Additionally, we compare the performance of the network at different meta-iterations of the training procedure in Table 3, observing improvements in performance with each successive meta-iteration. We further observe that this boost in precision saturates after a certain number of these meta-iterations. In order to visualize the quality of the pseudo labels at different stages of training, we plot the IoU with ground truth vs. confidence of 500 pseudo labels generated by the source only model (blue x’s) and the third meta-iteration model (red stars). We desire that the model generate confident labels with large IoU scores (labels should be pushed to the upper right corner) and be uncertain about generated labels with low IoU scores (labels should be be pushed to the lower left). The labels generated after adaptation are less noisy than that of the source-generated labels, indicated by the fact that incorrect samples () of meta-iteration 3 tend to be distributed with lower confidence than that of DT labels. This shows that the quality of the pseudo-labels improves after adaptation.
6 Limitations
We conduct experiments for a single class and compute a single attentive prototype. The largest domain gaps often occur with smaller objects that appear less frequently such as pedestrians and cyclists. However, our method could be easily extended to learn multiple attentive prototypes for multi-object detection, with the use of class-specific transformer modules. The method is less effective when addressing shifts from smaller to larger datasets (Table 1, KITTI to nuScenes). Additionally, in this work we perform closed-set domain adaptation, in which we make the assumption that the classes in the source domain have equivalent classes in the target domain. This may not hold true for all datasets in the general domain adaptation setting.
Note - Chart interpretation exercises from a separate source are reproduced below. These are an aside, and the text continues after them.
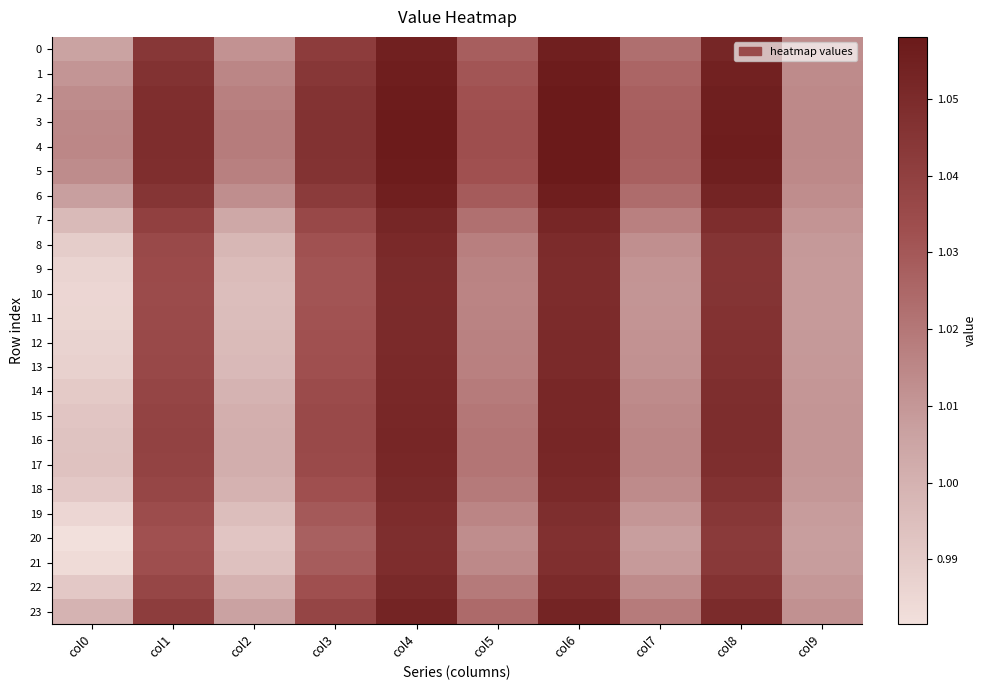

Reading left to right, transcribe all the data shown in this chart.

0: col0=1.0	col1=1.0	col2=1.0	col3=1.0	col4=1.1	col5=1.0	col6=1.1	col7=1.0	col8=1.1	col9=1.0
1: col0=1.0	col1=1.0	col2=1.0	col3=1.0	col4=1.1	col5=1.0	col6=1.1	col7=1.0	col8=1.1	col9=1.0
2: col0=1.0	col1=1.0	col2=1.0	col3=1.0	col4=1.1	col5=1.0	col6=1.1	col7=1.0	col8=1.1	col9=1.0
3: col0=1.0	col1=1.0	col2=1.0	col3=1.0	col4=1.1	col5=1.0	col6=1.1	col7=1.0	col8=1.1	col9=1.0
4: col0=1.0	col1=1.0	col2=1.0	col3=1.0	col4=1.1	col5=1.0	col6=1.1	col7=1.0	col8=1.1	col9=1.0
5: col0=1.0	col1=1.0	col2=1.0	col3=1.0	col4=1.1	col5=1.0	col6=1.1	col7=1.0	col8=1.1	col9=1.0
6: col0=1.0	col1=1.0	col2=1.0	col3=1.0	col4=1.1	col5=1.0	col6=1.1	col7=1.0	col8=1.1	col9=1.0
7: col0=1.0	col1=1.0	col2=1.0	col3=1.0	col4=1.1	col5=1.0	col6=1.1	col7=1.0	col8=1.0	col9=1.0
8: col0=1.0	col1=1.0	col2=1.0	col3=1.0	col4=1.1	col5=1.0	col6=1.0	col7=1.0	col8=1.0	col9=1.0
9: col0=1.0	col1=1.0	col2=1.0	col3=1.0	col4=1.0	col5=1.0	col6=1.0	col7=1.0	col8=1.0	col9=1.0
10: col0=1.0	col1=1.0	col2=1.0	col3=1.0	col4=1.0	col5=1.0	col6=1.0	col7=1.0	col8=1.0	col9=1.0
11: col0=1.0	col1=1.0	col2=1.0	col3=1.0	col4=1.0	col5=1.0	col6=1.0	col7=1.0	col8=1.0	col9=1.0
12: col0=1.0	col1=1.0	col2=1.0	col3=1.0	col4=1.1	col5=1.0	col6=1.1	col7=1.0	col8=1.0	col9=1.0
13: col0=1.0	col1=1.0	col2=1.0	col3=1.0	col4=1.1	col5=1.0	col6=1.1	col7=1.0	col8=1.0	col9=1.0
14: col0=1.0	col1=1.0	col2=1.0	col3=1.0	col4=1.1	col5=1.0	col6=1.1	col7=1.0	col8=1.0	col9=1.0
15: col0=1.0	col1=1.0	col2=1.0	col3=1.0	col4=1.1	col5=1.0	col6=1.1	col7=1.0	col8=1.0	col9=1.0
16: col0=1.0	col1=1.0	col2=1.0	col3=1.0	col4=1.1	col5=1.0	col6=1.1	col7=1.0	col8=1.0	col9=1.0
17: col0=1.0	col1=1.0	col2=1.0	col3=1.0	col4=1.1	col5=1.0	col6=1.1	col7=1.0	col8=1.0	col9=1.0
18: col0=1.0	col1=1.0	col2=1.0	col3=1.0	col4=1.1	col5=1.0	col6=1.1	col7=1.0	col8=1.0	col9=1.0
19: col0=1.0	col1=1.0	col2=1.0	col3=1.0	col4=1.0	col5=1.0	col6=1.0	col7=1.0	col8=1.0	col9=1.0
20: col0=1.0	col1=1.0	col2=1.0	col3=1.0	col4=1.0	col5=1.0	col6=1.0	col7=1.0	col8=1.0	col9=1.0
21: col0=1.0	col1=1.0	col2=1.0	col3=1.0	col4=1.0	col5=1.0	col6=1.0	col7=1.0	col8=1.0	col9=1.0
22: col0=1.0	col1=1.0	col2=1.0	col3=1.0	col4=1.1	col5=1.0	col6=1.1	col7=1.0	col8=1.0	col9=1.0
23: col0=1.0	col1=1.0	col2=1.0	col3=1.0	col4=1.1	col5=1.0	col6=1.1	col7=1.0	col8=1.0	col9=1.0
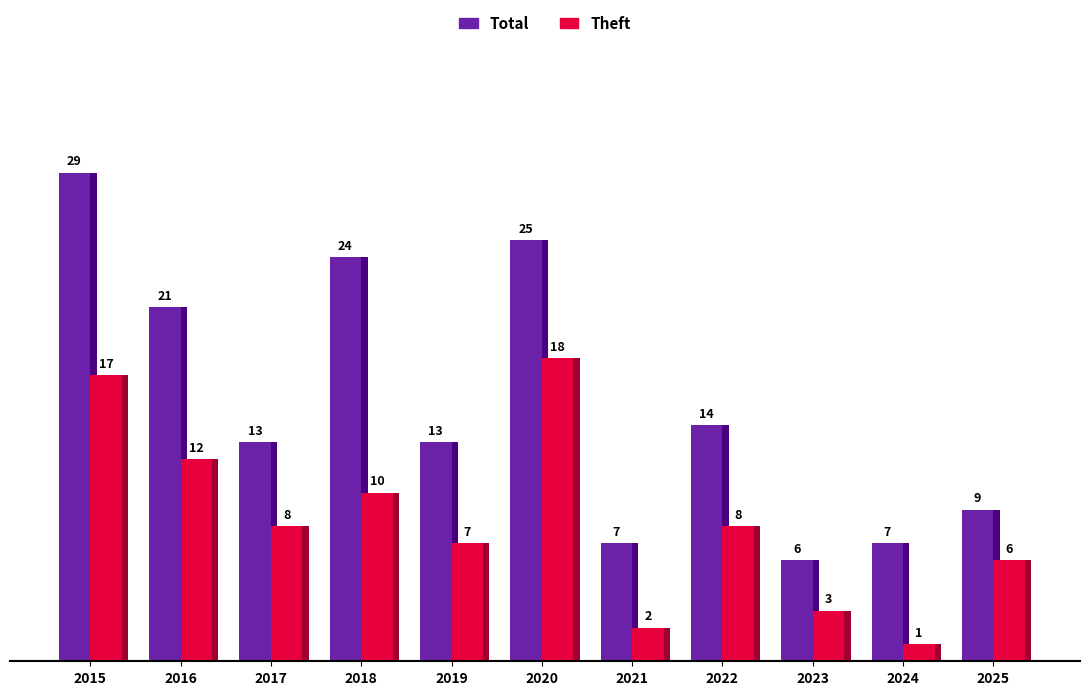

Between 2017 and 2021, which series saw the biggest shift?

Total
7 Conclusions and future work
In this paper we proposed a source-free domain adaptation framework for unsupervised domain adaptive 3D object detectors that uses a transformer module to compute an attentive class prototype to perform pseudo-label refinement during self training. Our method outperforms other recent domain adaptation networks for several different domain shifts. We mainly address pseudo-label noise related to the false positive mis-classification of regions in the 3D scene, and not the dimensions of the bounding box. A factor that contributes the drop in performance upon domain shift is the difference in average size of the vehicles in different locations [Wang2020TrainIG]. While they address this by the weakly supervised approach of statistical normalization, in the future we hope to provide a fully unsupervised solution.